Safety at Unicon competitions (Closed for comments)
Comments about this discussion:
I've had a number of experiences where I didn't feel safety was the first priority at Unicon and heard about more. As much as participants participate at their own risk, they still expect that the utmost is done for the events to be safe. I don't feel that's the case at this time.
A few examples:
– At Unicon in New Zealand the downhill gliding course was moved to one that was much steeper than anticipated and had insufficient space to slow down at the bottom.
– At Unicon in Denmark the slowest riders started first for the 10K meaning the fastest riders needed to take over everyone on narrow paths
– At Unicon in Spain there wasn't medical staff ready at the competitions the first couple of days (until some participants fixed it)
– At Unicon in Spain the hockey tournament took place on a concrete surface rather than a soft gym floor (and we didn't need safety equipment the way we would have had for outdoor events like 10K)
– At Unicon in Korea the course for muni was reversed at the last minute meaning the uphill and downhill sections were changed
– At Unicon in Korea the Korean team trained downhill muni on the narrow footpath leading up to the top of the downhill gliding hill
As a participant it's hard for me to know what kind of thinking (if any) went into the safety of the events I'm in and how that's being assessed. As participants we have to trust that the organizers choose a route that has the right mix of challenge and safety and often they're at odds with each other. A safer route is less challenging and a more challenging route poses extra risks for riders who're not good enough for it. Looking through the rules only rule 12C.2 about safety for trials deals with these challenges by stating explicitly that riders can be denied attempts at certain lines if it's judged to be far beyond their abilities.
What I propose is that IUF should pick someone to validate the safety of the events and that participants are free to contact that person with concerns. Right now it's assumed event directors will also validate that enough is done for the safety of events, something that presents a clear conflict of interest and compromises the general safety of events.
Whoever is "safety validator" should also be tasked with collecting best practices so that the next event will be able to build on what's learned in the prior event and should have the power to shut down events at any time if the execution of the events do not match the plans for the events (for instance if there isn't enough volunteers for a race so riders get lost or won't be found if they fall).
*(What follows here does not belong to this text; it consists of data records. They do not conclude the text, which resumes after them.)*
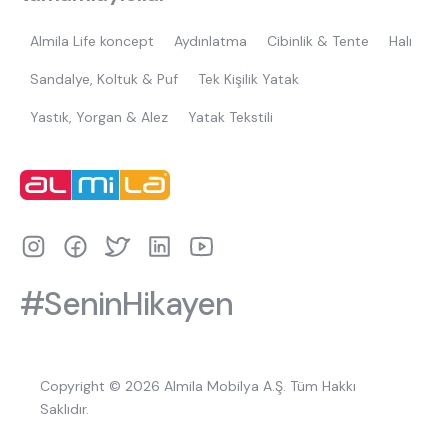
Almila Life koncept
Aydınlatma
Cibinlik & Tente
Halı
Sandalye, Koltuk & Puf
Tek Kişilik Yatak
Yastık, Yorgan & Alez
Yatak Tekstili
#SeninHikayen
Copyright © 2026 Almila Mobilya A.Ş. Tüm Hakkı
Saklıdır.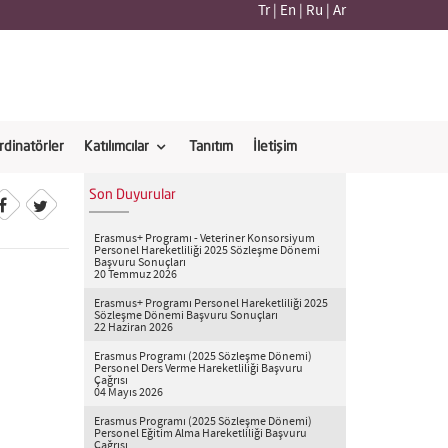
Tr
|
En
|
Ru
|
Ar
rdinatörler
Katılımcılar
Tanıtım
İletişim
Son Duyurular
Erasmus+ Programı - Veteriner Konsorsiyum
Personel Hareketliliği 2025 Sözleşme Dönemi
Başvuru Sonuçları
20 Temmuz 2026
Erasmus+ Programı Personel Hareketliliği 2025
Sözleşme Dönemi Başvuru Sonuçları
22 Haziran 2026
Erasmus Programı (2025 Sözleşme Dönemi)
Personel Ders Verme Hareketliliği Başvuru
Çağrısı
04 Mayıs 2026
Erasmus Programı (2025 Sözleşme Dönemi)
Personel Eğitim Alma Hareketliliği Başvuru
Çağrısı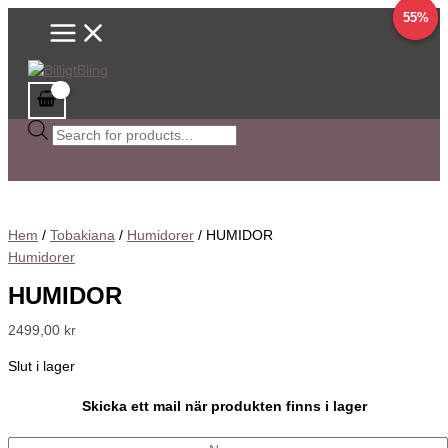
Main
Hoppa
Sök
Det
Det
Det
Det
17%
55%
Menu
till
efter
ursprungliga
ursprungliga
nuvarande
nuvarande
innehåll
produkter
priset
priset
priset
priset
var:
var:
är:
är:
1199,00 kr.
1995,00 kr.
995,00 kr.
999,00 kr.
Hem
/
Tobakiana
/
Humidorer
/ HUMIDOR
Humidorer
HUMIDOR
2499,00
kr
Slut i lager
Skicka ett mail när produkten finns i lager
It's important that the safety validator consider all the factors that contribute hazards as well as the riders of the event. It's not enough that a course is safe, it should also be safe for 12-year olds racing each other in 40C heat with 90% humidity if that's what the weather is like.
I know there's always a risk to any activity and I don't think this will magically make it completely riskless to participate, however I don't want to be put in a situation (again) where I need to second guess the decisions that were made by the hosts and consider if I believe all reasonable care was taken that the event is safe. I think there has been a number of cases where safety has not had first priority and I hope I won't have to second guess safety decisions at unicon in 2020.